**PROBLEM**. In the lines below, output everything from the first line through the line containing "Topshirilgan vaqt: Topshirilmadi." exactly as it is. Pictures are not part of the output.

**INPUT MATERIAL**.
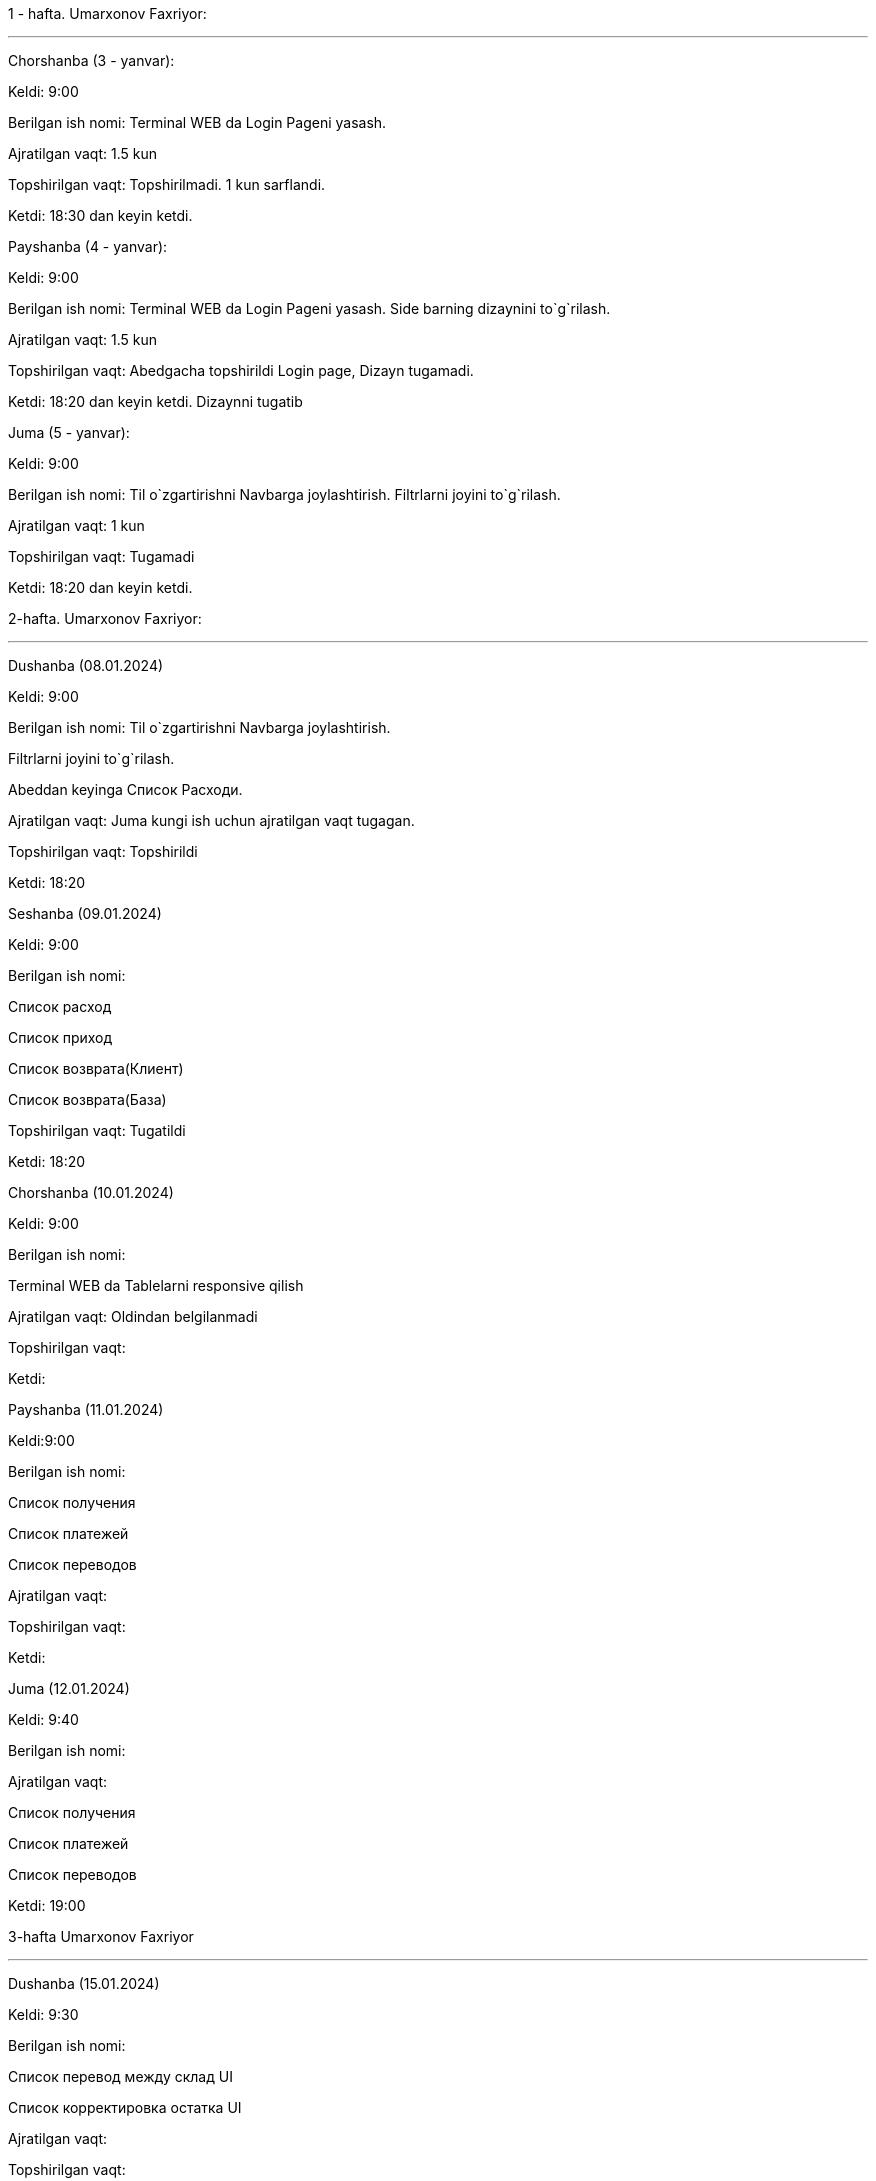 ====

1 - hafta. Umarxonov Faxriyor:

***

=====
Chorshanba (3 - yanvar):

****

Keldi: 9:00

Berilgan ish nomi: Terminal WEB da Login Pageni yasash.

Ajratilgan vaqt: 1.5 kun

Topshirilgan vaqt: Topshirilmadi. 1 kun sarflandi.

Ketdi: 18:30 dan keyin ketdi.
=====

=====
Payshanba (4 - yanvar):

****


Keldi: 9:00

Berilgan ish nomi: Terminal WEB da Login Pageni yasash. Side barning dizaynini to`g`rilash.

Ajratilgan vaqt: 1.5 kun

Topshirilgan vaqt: Abedgacha topshirildi Login page, Dizayn tugamadi.

Ketdi: 18:20 dan keyin ketdi. Dizaynni tugatib

=====

=====
Juma (5 - yanvar):

****

Keldi: 9:00

Berilgan ish nomi: Til o`zgartirishni Navbarga joylashtirish. Filtrlarni joyini to`g`rilash.

Ajratilgan vaqt: 1 kun

Topshirilgan vaqt: Tugamadi

Ketdi: 18:20 dan keyin ketdi.
=====
====
====
2-hafta. Umarxonov Faxriyor:

***

=====
Dushanba (08.01.2024)

****

Keldi: 9:00

Berilgan ish nomi:
Til o`zgartirishni Navbarga joylashtirish.

Filtrlarni joyini to`g`rilash.

Abeddan keyinga Список Расходи.

Ajratilgan vaqt: Juma kungi ish uchun ajratilgan vaqt tugagan.

Topshirilgan vaqt: Topshirildi

Ketdi: 18:20

=====
=====
Seshanba (09.01.2024)

****

Keldi: 9:00

Berilgan ish nomi:

Список расход

Список приход

Список возврата(Клиент)

Список возврата(База)

Topshirilgan vaqt: Tugatildi

Ketdi: 18:20

=====
=====
Chorshanba (10.01.2024)

****

Keldi: 9:00

Berilgan ish nomi:

Terminal WEB da Tablelarni responsive qilish

Ajratilgan vaqt: Oldindan belgilanmadi

Topshirilgan vaqt:

Ketdi:

=====
=====
Payshanba (11.01.2024)

****

Keldi:9:00

Berilgan ish nomi:

Список получения

Список платежей

Список переводов

Ajratilgan vaqt:

Topshirilgan vaqt:

Ketdi:

=====
=====
Juma (12.01.2024)

****

Keldi: 9:40

Berilgan ish nomi:

Ajratilgan vaqt:

Список получения

Список платежей

Список переводов

Ketdi: 19:00

=====
====
====
3-hafta Umarxonov Faxriyor

***

=====
Dushanba (15.01.2024)

****

Keldi: 9:30

Berilgan ish nomi:

Список перевод между склад UI

Список корректировка остатка UI

Ajratilgan vaqt:

Topshirilgan vaqt:

Ketdi:

=====
=====
Seshanba ()

****

Keldi:

Berilgan ish nomi:

Ajratilgan vaqt:

Topshirilgan vaqt:

Ketdi:

=====
=====
Chorshanba ()

****

Keldi:

Berilgan ish nomi:

Ajratilgan vaqt:

Topshirilgan vaqt:

Ketdi:

=====
=====
Payshanba ()

****

Keldi:

Berilgan ish nomi:

Ajratilgan vaqt:

Topshirilgan vaqt:

Ketdi:

=====
=====
Juma ()

****

Keldi:

Berilgan ish nomi:

Ajratilgan vaqt:

Topshirilgan vaqt:

Ketdi:

=====
=====
Shanba ()

****

Keldi:

Berilgan ish nomi:

Ajratilgan vaqt:

Topshirilgan vaqt:

Ketdi:

=====
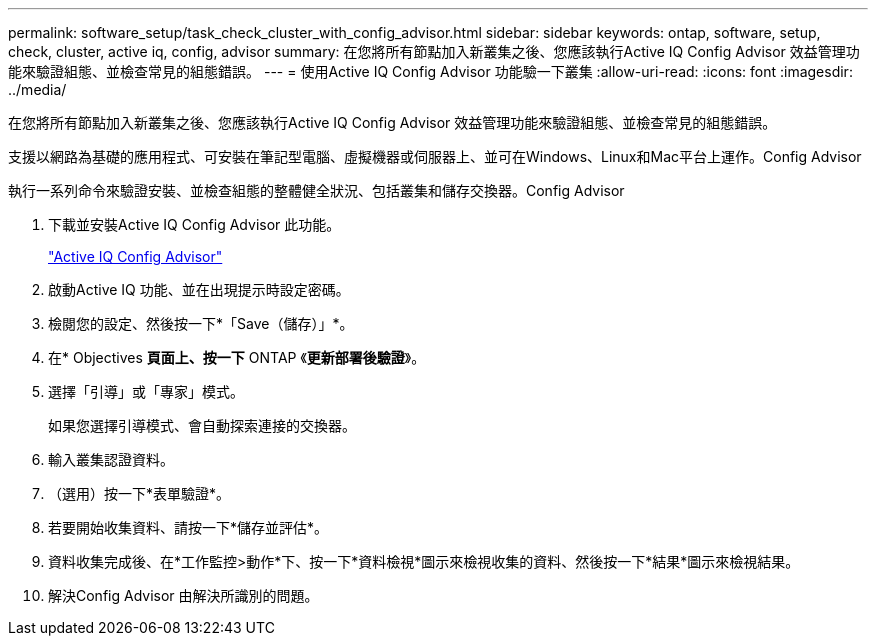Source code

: ---
permalink: software_setup/task_check_cluster_with_config_advisor.html 
sidebar: sidebar 
keywords: ontap, software, setup, check, cluster, active iq, config, advisor 
summary: 在您將所有節點加入新叢集之後、您應該執行Active IQ Config Advisor 效益管理功能來驗證組態、並檢查常見的組態錯誤。 
---
= 使用Active IQ Config Advisor 功能驗一下叢集
:allow-uri-read: 
:icons: font
:imagesdir: ../media/


[role="lead"]
在您將所有節點加入新叢集之後、您應該執行Active IQ Config Advisor 效益管理功能來驗證組態、並檢查常見的組態錯誤。

支援以網路為基礎的應用程式、可安裝在筆記型電腦、虛擬機器或伺服器上、並可在Windows、Linux和Mac平台上運作。Config Advisor

執行一系列命令來驗證安裝、並檢查組態的整體健全狀況、包括叢集和儲存交換器。Config Advisor

. 下載並安裝Active IQ Config Advisor 此功能。
+
link:https://mysupport.netapp.com/site/tools/tool-eula/activeiq-configadvisor["Active IQ Config Advisor"^]

. 啟動Active IQ 功能、並在出現提示時設定密碼。
. 檢閱您的設定、然後按一下*「Save（儲存）」*。
. 在* Objectives *頁面上、按一下* ONTAP 《*更新部署後驗證*》。
. 選擇「引導」或「專家」模式。
+
如果您選擇引導模式、會自動探索連接的交換器。

. 輸入叢集認證資料。
. （選用）按一下*表單驗證*。
. 若要開始收集資料、請按一下*儲存並評估*。
. 資料收集完成後、在*工作監控>動作*下、按一下*資料檢視*圖示來檢視收集的資料、然後按一下*結果*圖示來檢視結果。
. 解決Config Advisor 由解決所識別的問題。

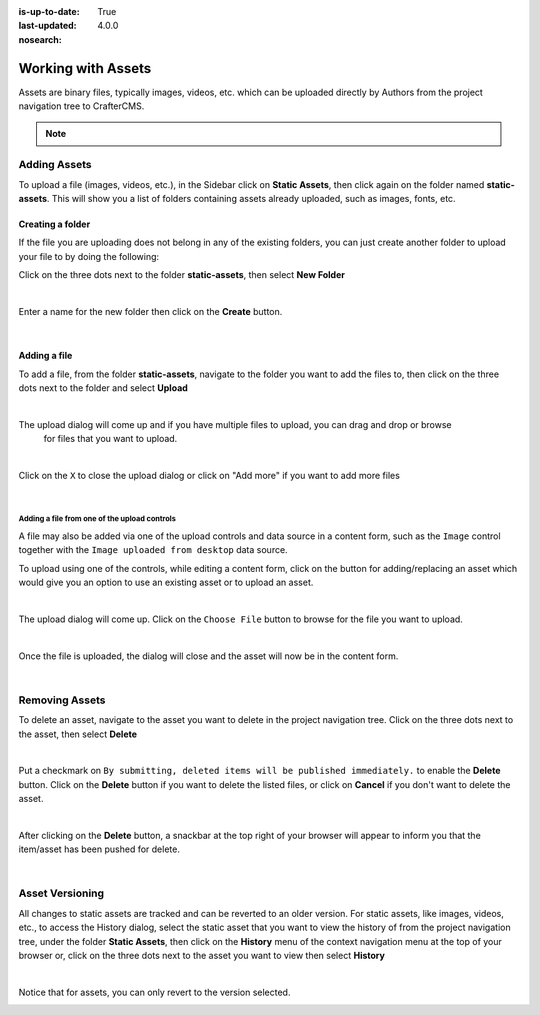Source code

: :is-up-to-date: True
:last-updated: 4.0.0
:nosearch:

.. index:: Assets

..  _content_authors_assets:

===================
Working with Assets
===================

Assets are binary files, typically images, videos, etc. which can be uploaded directly by Authors from
the project navigation tree to CrafterCMS.

.. note::
	.. include:: /includes/valid-file-names.rst

-------------
Adding Assets
-------------
To upload a file (images, videos, etc.), in the Sidebar click on **Static Assets**, then click again on
the folder named **static-assets**.  This will show you a list of folders containing assets already uploaded,
such as images, fonts, etc.

^^^^^^^^^^^^^^^^^
Creating a folder
^^^^^^^^^^^^^^^^^
If the file you are uploading does not belong in any of the existing folders, you can just create another
folder to upload your file to by doing the following:

Click on the three dots next to the folder **static-assets**, then select **New Folder**

.. image:: /_static/images/page/page-asset-folders.webp
    :alt: Static Assets - Create a Folder
    :width: 40 %
    :align: center

|

Enter a name for the new folder then click on the **Create** button.

.. image:: /_static/images/page/page-asset-create-folder.webp
    :alt: Static Assets - Create Folder Dialog
    :width: 30 %
    :align: center

|

^^^^^^^^^^^^^
Adding a file
^^^^^^^^^^^^^
To add a file, from the folder **static-assets**, navigate to the folder you want to add the files to,
then click on the three dots next to the folder and select **Upload**

.. image:: /_static/images/page/page-asset-upload.webp
    :alt: Static Assets - Upload a File
    :width: 40 %
    :align: center

|

The upload dialog will come up and if you have multiple files to upload, you can drag and drop or browse
    for files that you want to upload.

.. image:: /_static/images/page/page-asset-bulk-upload.webp
    :alt: Static Assets - Upload File/s Dialog
    :width: 50 %
    :align: center

|

Click on the ``X`` to close the  upload dialog or click on "Add more" if you want to add more files

.. image:: /_static/images/page/page-asset-upload-done.webp
   :alt: Static Assets - Bulk Upload Done Dialog
   :width: 50 %
   :align: center

|

Adding a file from one of the upload controls
^^^^^^^^^^^^^^^^^^^^^^^^^^^^^^^^^^^^^^^^^^^^^

A file may also be added via one of the upload controls and data source in a content form, such as
the ``Image`` control together with the ``Image uploaded from desktop`` data source.

To upload using one of the controls, while editing a content form, click on the button for
adding/replacing an asset which would give you an option to use an existing asset or to upload an asset.

.. image:: /_static/images/page/page-asset-single-upload.webp
   :alt: Static Assets - Upload a file from a control/data source in the content form
   :width: 60 %
   :align: center

|

The upload dialog will come up.  Click on the ``Choose File`` button to browse for the file you want to upload.

.. image:: /_static/images/page/page-asset-single-file-upload-dlg.webp
   :alt: Static Assets - Upload File Dialog
   :width: 60 %
   :align: center

|

Once the file is uploaded, the dialog will close and the asset will now be in the content form.

.. image:: /_static/images/page/page-asset-single-file-upload-done.webp
   :alt: Static Assets - Single file upload done and asset in content form
   :width: 60 %
   :align: center

|

---------------
Removing Assets
---------------

To delete an asset, navigate to the asset you want to delete in the project navigation tree.  Click on the
three dots next to the asset, then select **Delete**

.. image:: /_static/images/page/page-asset-delete.webp
    :alt: Static Assets - Delete
    :width: 40 %
    :align: center

|

Put a checkmark on ``By submitting, deleted items will be published immediately.`` to enable the
**Delete** button.  Click on the **Delete** button if you want to delete the listed files, or
click on **Cancel** if you don't want to delete the asset.

.. image:: /_static/images/page/page-asset-confirm-delete.webp
    :alt: Static Assets - Delete Confirmation Dialog
    :width: 60 %
    :align: center

|

After clicking on the **Delete** button, a snackbar at the top right of your browser will appear
to inform you that the item/asset has been pushed for delete.

.. image:: /_static/images/page/page-asset-delete-submitted.webp
    :alt: Static Assets - Delete Action Information Dialog
    :width: 40 %
    :align: center

|

----------------
Asset Versioning
----------------
All changes to static assets are tracked and can be reverted to an older version.  For static assets,
like images, videos, etc., to access the History dialog, select the static asset that you want to view
the history of from the project navigation tree, under the folder **Static Assets**, then click on the
**History** menu of the context navigation menu at the top of your browser or, click on the three dots
next to the asset you want to view then select **History**

.. image:: /_static/images/page/page-asset-access-history.webp
    :alt: Static Assets - Open History
    :width: 50 %
    :align: center

|

Notice that for assets, you can only revert to the version selected.

.. image:: /_static/images/page/page-asset-history.webp
    :alt: Static Assets - History Dialog
    :width: 65 %
    :align: center
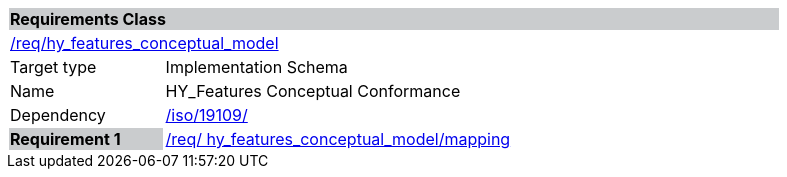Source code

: [cols="1,4",width="90%"]
|===
2+|*Requirements Class* {set:cellbgcolor:#CACCCE}
2+|https://github.com/opengeospatial/HY_Features/blob/master/req/hy_features_conceptual_model[/req/hy_features_conceptual_model] {set:cellbgcolor:#FFFFFF}
|Target type |Implementation Schema
|Name |HY_Features Conceptual Conformance
|Dependency |https://inspire-twg.jrc.it/svn/iso/[/iso/19109/]
|*Requirement 1* {set:cellbgcolor:#CACCCE} |https://github.com/opengeospatial/HY_Features/blob/master/req/%20hy_features_conceptual_model/mapping[/req/ hy_features_conceptual_model/mapping]
{set:cellbgcolor:#FFFFFF}
|===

**RESULT**.
 ====

1 - hafta. Umarxonov Faxriyor:

***

=====
Chorshanba (3 - yanvar):

****

Keldi: 9:00

Berilgan ish nomi: Terminal WEB da Login Pageni yasash.

Ajratilgan vaqt: 1.5 kun

Topshirilgan vaqt: Topshirilmadi. 1 kun sarflandi.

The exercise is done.